Yeah, I have a page of them from P1, but oh well.
-----
Back to that play. On a serious note, I looked at it again on DVR without all the adrenaline and excitement of live game time.
If you look at the play solely from time and game clock, then it's a stupid, dumb ass play. If the clock is running out and the team has to foul you, then you hold the ball and let 'em foul you. Yet, the play wasn't that straightforward.
Kobe got down the floor soon while his teammates didn't and you can visibly see him waiving at Ron and Pau to not just trot up the court. He had two guys in Nash and Dudley shadowing him from the right side and the sideline on the left side. If he stops at that point, he's trapped by 3 guys since the sideline acts as the third guy, very much similar to Nash getting trapped by Lamar and Luke in game 4 of 2006 where he assumed they would foul but tied him up for a jump ball after he gave up his dribble.

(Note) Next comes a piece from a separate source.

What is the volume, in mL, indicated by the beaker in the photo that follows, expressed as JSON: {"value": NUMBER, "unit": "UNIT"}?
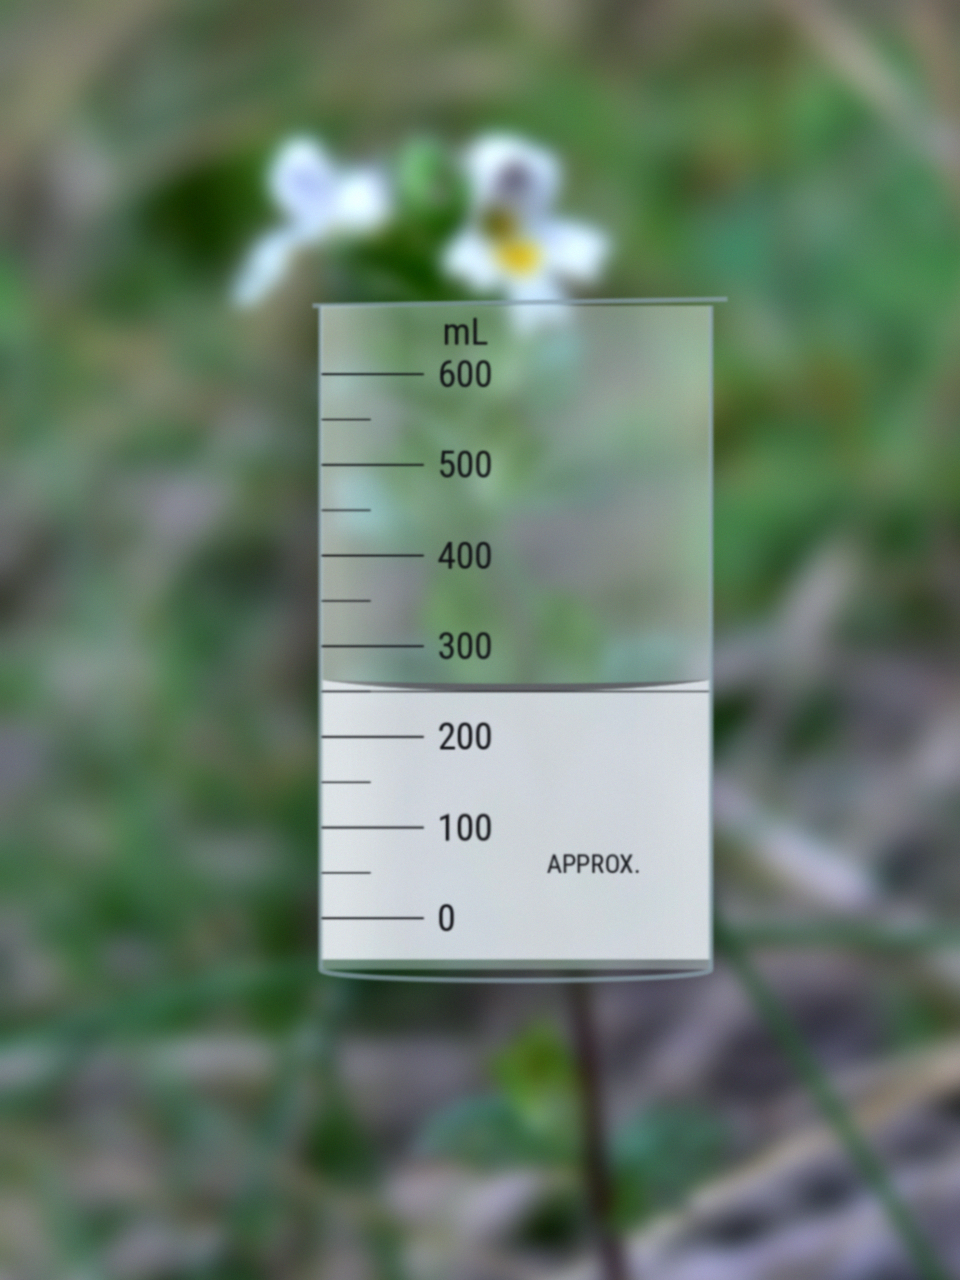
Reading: {"value": 250, "unit": "mL"}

So, instead of slowing down, he kicked it into a higher gear to leave the 2 defenders in their tracks, which he did. By the time he made it to the free throw line, Nash and Dudley were both lost off his trail.
At that point, no one's fouling him, he sees the bucket wide open, with only Frye standing in no man's land between inside the FT line and charge circle, so he jumped straight up, gathered, and attacked with a controlled floater that he has hit many times in his career and even earlier twice in the very 3rd quarter of that game. Frye was able to get back, but Kobe still has what is an easy layup and two since the scouting report, synergy, and game tape all say Frye isn't going to bother jumping to block a shot. It was not Gortat challenging him, in fact it was the fact that Gortat, the lone shot blocker was under the goal after hustling back that made Kobe decide to stop, pull up, and hit the floater.
You can certainly fault him for not stopping at an earlier point and making the cross court pass to Ron, because, given the direction he was going, speed, & momentum his only viable skip pass at all to avoid a trap and possible turnover early on when he stops is right there, unless if he purely stops on a dime before getting to Frye and Frye fouls later. But, he was already pretty much committed the moment he turned the corner and saw the paint wide open.
The play was awkward, foolish, ballsy, risky, dumb, and every other adjective you can use to describe it, BUT he made the best of it by getting a shot that is as easy a lay in for him and knowing the spacing of the floor and who he was attacking. On paper and ideally in a theoretical situation, not a good play, hell it was a horrible play. But, they don't play the game on paper, and that was seen by the end result.